Data for review
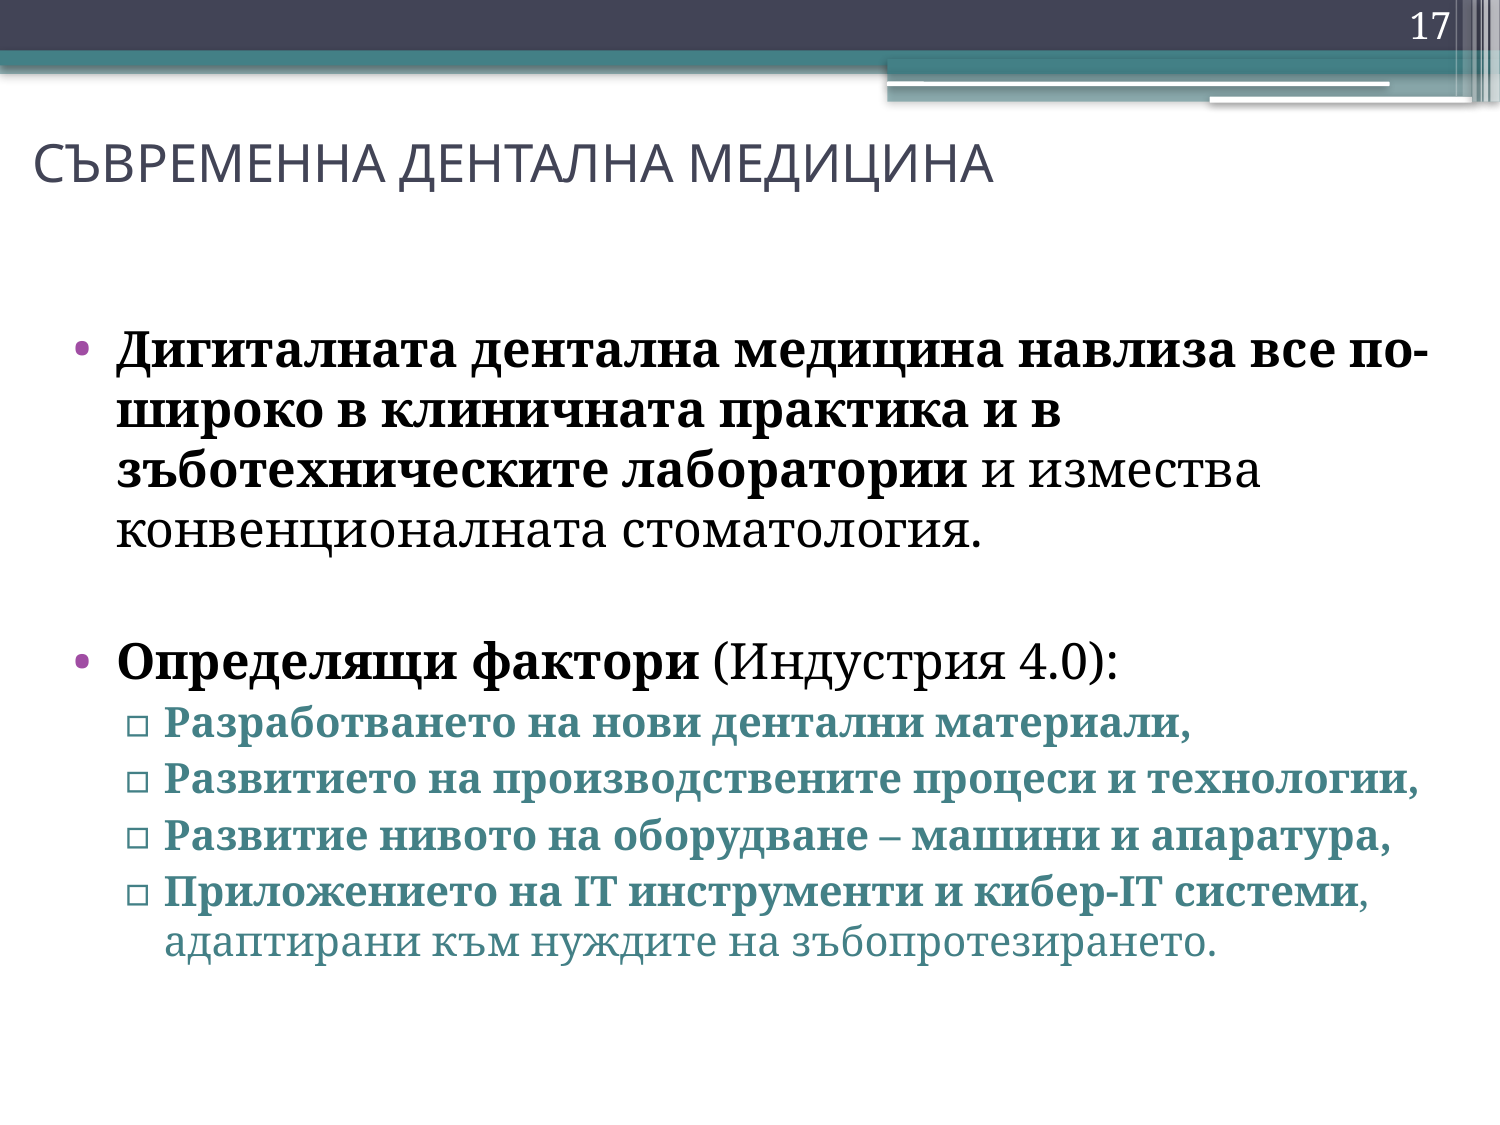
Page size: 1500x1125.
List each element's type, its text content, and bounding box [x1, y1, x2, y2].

list Дигиталната дентална медицина навлиза все по-широко в клиничната практика и в зъботехническите лаборатории и измества конвенционалната стоматология. Определящи фактори (Индустрия 4.0): Разработването на нови дентални материали, Развитието на производствените процеси и технологии, Развитие нивото на оборудване – машини и апаратура, Приложението на IT инструменти и кибер-IT системи, адаптирани към нуждите на зъбопротезирането. [41, 243, 1471, 1094]
slide_number 17 [1341, 0, 1466, 61]
text_box СЪВРЕМЕННА ДЕНТАЛНА МЕДИЦИНА [17, 102, 1034, 220]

Work item
Return every line above word for word, minus images.

Answer for this exercise
Page size: 1500x1125.
List each element's type, its text content, and bounding box [x1, y1, x2, y2].

list Дигиталната дентална медицина навлиза все по-широко в клиничната практика и в зъботехническите лаборатории и измества конвенционалната стоматология. Определящи фактори (Индустрия 4.0): Разработването на нови дентални материали, Развитието на производствените процеси и технологии, Развитие нивото на оборудване – машини и апаратура, Приложението на IT инструменти и кибер-IT системи, адаптирани към нуждите на зъбопротезирането. [41, 243, 1471, 1094]
slide_number 17 [1341, 0, 1466, 61]
text_box СЪВРЕМЕННА ДЕНТАЛНА МЕДИЦИНА [17, 102, 1034, 220]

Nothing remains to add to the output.